§ **TASK DESCRIPTION**: The answer must consist of every line from the data that holds the string "denna".

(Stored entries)
########
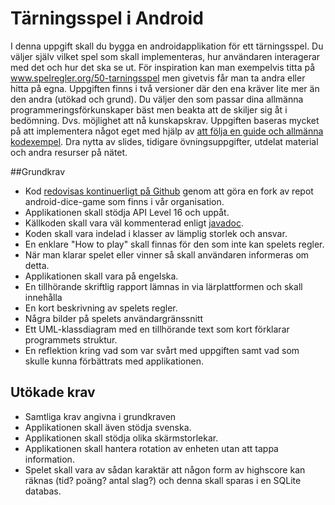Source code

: # Tärningsspel i Android

I denna uppgift skall du bygga en androidapplikation för ett tärningsspel. Du väljer själv vilket spel som skall implementeras, hur användaren interagerar med det och hur det ska se ut. För inspiration kan man exempelvis titta på www.spelregler.org/50-tarningsspel men givetvis får man ta andra eller hitta på egna. Uppgiften finns i två versioner där den ena kräver lite mer än den andra (utökad och grund). Du väljer den som passar dina allmänna programmeringsförkunskaper bäst men beakta att de skiljer sig åt i bedömning. Dvs. möjlighet att nå kunskapskrav. Uppgiften baseras mycket på att implementera något eget med hjälp av [att följa en guide och allmänna kodexempel](https://developer.android.com/training/basics/firstapp/index.html). Dra nytta av slides, tidigare övningsuppgifter, utdelat material och andra resurser på nätet.

##Grundkrav
* Kod [redovisas kontinuerligt på Github](https://www.londonappdeveloper.com/how-to-use-git-hub-with-android-studio/) genom att göra en fork av repot android-dice-game som finns i vår organisation.
* Applikationen skall stödja API Level 16 och uppåt.
* Källkoden skall vara väl kommenterad enligt [javadoc](https://en.wikipedia.org/wiki/Javadoc).
* Koden skall vara indelad i klasser av lämplig storlek och ansvar.
* En enklare "How to play" skall finnas för den som inte kan spelets regler.
* När man klarar spelet eller vinner så skall användaren informeras om detta.
* Applikationen skall vara på engelska.
* En tillhörande skriftlig rapport lämnas in via lärplattformen och skall innehålla
 * En kort beskrivning av spelets regler.
 * Några bilder på spelets användargränssnitt
 * Ett UML-klassdiagram med en tillhörande text som kort förklarar programmets struktur.
 * En reflektion kring vad som var svårt med uppgiften samt vad som skulle kunna förbättrats med applikationen.

## Utökade krav
* Samtliga krav angivna i grundkraven
* Applikationen skall även stödja svenska.
* Applikationen skall stödja olika skärmstorlekar.
* Applikationen skall hantera rotation av enheten utan att tappa information.
* Spelet skall vara av sådan karaktär att någon form av highscore kan räknas (tid? poäng? antal slag?) och denna skall sparas i en SQLite databas.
########
§ **OUTPUT OF THE TASK**:
I denna uppgift skall du bygga en androidapplikation för ett tärningsspel. Du väljer själv vilket spel som skall implementeras, hur användaren interagerar med det och hur det ska se ut. För inspiration kan man exempelvis titta på www.spelregler.org/50-tarningsspel men givetvis får man ta andra eller hitta på egna. Uppgiften finns i två versioner där den ena kräver lite mer än den andra (utökad och grund). Du väljer den som passar dina allmänna programmeringsförkunskaper bäst men beakta att de skiljer sig åt i bedömning. Dvs. möjlighet att nå kunskapskrav. Uppgiften baseras mycket på att implementera något eget med hjälp av [att följa en guide och allmänna kodexempel](https://developer.android.com/training/basics/firstapp/index.html). Dra nytta av slides, tidigare övningsuppgifter, utdelat material och andra resurser på nätet.
* Spelet skall vara av sådan karaktär att någon form av highscore kan räknas (tid? poäng? antal slag?) och denna skall sparas i en SQLite databas.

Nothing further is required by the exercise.